Selecting just one favourite David Lean film is like choosing which child to save. Brief Encounter, Lawrence Of Arabia and Great Expectations made up three of the nation’s Top Five when the BFI compiled Britain’s 100 Favourite Films Of The 20th Century. Bridge On The River Kwai, Doctor Zhivago and Oliver Twist also showed strongly.
It may come as a surprise, then, to learn that the film reputed to be Lean’s own favourite was the comparatively neglected 1955 gem Summertime, a romantic drama starring Katharine Hepburn at the height of her powers and Venice, never more bewitchingly filmed than by cinematographer Jack Hildyard (an Oscar-winner for Bridge On The River Kwai).
The film, adapted by H. E. Bates and Lean from Arthur (West Side Story) Laurents’ play The Time Of The Cuckoo, can definitely be seen as a companion piece to Brief Encounter. It, too, deals delicately with an adulterous temptation, but with considerably more joy and somewhat less guilt (plus, woo hoo, some actual sex) than the decent, agonised, stiff-upper-lipped British protagonists of the earlier film enjoy.

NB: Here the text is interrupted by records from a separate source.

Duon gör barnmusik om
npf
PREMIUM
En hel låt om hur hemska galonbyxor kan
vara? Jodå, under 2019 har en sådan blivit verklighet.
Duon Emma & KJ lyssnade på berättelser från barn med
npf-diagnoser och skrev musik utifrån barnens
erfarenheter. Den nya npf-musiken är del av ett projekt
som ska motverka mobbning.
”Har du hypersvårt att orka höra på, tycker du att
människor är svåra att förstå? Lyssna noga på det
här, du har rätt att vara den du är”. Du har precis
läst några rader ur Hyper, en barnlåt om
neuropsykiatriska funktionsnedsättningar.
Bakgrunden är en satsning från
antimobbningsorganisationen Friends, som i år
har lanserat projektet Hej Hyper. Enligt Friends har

Summertime (first released in the UK with the not inappropriate title Summer Madness) is a charmer from the opening credits, a series of witty paintings depicting a redheaded woman, artwork and sound effects conveying impressions of her journey from New York to London and Paris before a train (a trademark Lean long shot) approaches the Venice lagoon.
Miss Jane Hudson from Akron, Ohio, is an independent woman of a certain age (Hepburn was 48 at the time) who has saved for years to visit Europe, soak up culture, buy cheaper stuff and, just perhaps, look for a mysterious something else in life.
Always a believer in pictures over words, Lean has a finely tuned instrument in La Hepburn, whose slender, elegant frame vibrates with loneliness and longing as she subtly observes the relationships, mating rituals and companionship of couples and couplings all around her. She’s also a mistress of comic timing, including taking a memorable tumble into a Venetian canal (which gave her an eye infection that plagued her for the rest of her life).
The seductiveness of Venice makes an inevitability of the love affair with married Rossano Brazzi (also giving a wonderful, feeling performance) - whose face, when he first appears sitting behind Jane and checks her out from ankle to nape at a café in the vibrant Piazza San Marco, is a superb, classic sketch of the practiced Italian stud. Notions like the repressed American spinster’s awakening in the hands of the appreciative Italian lover may be as dated as the self-denial of Brief Encounter. But as in that earlier film, the art, craft and emotion have aged beautifully. Much as Hepburn did. Va bene.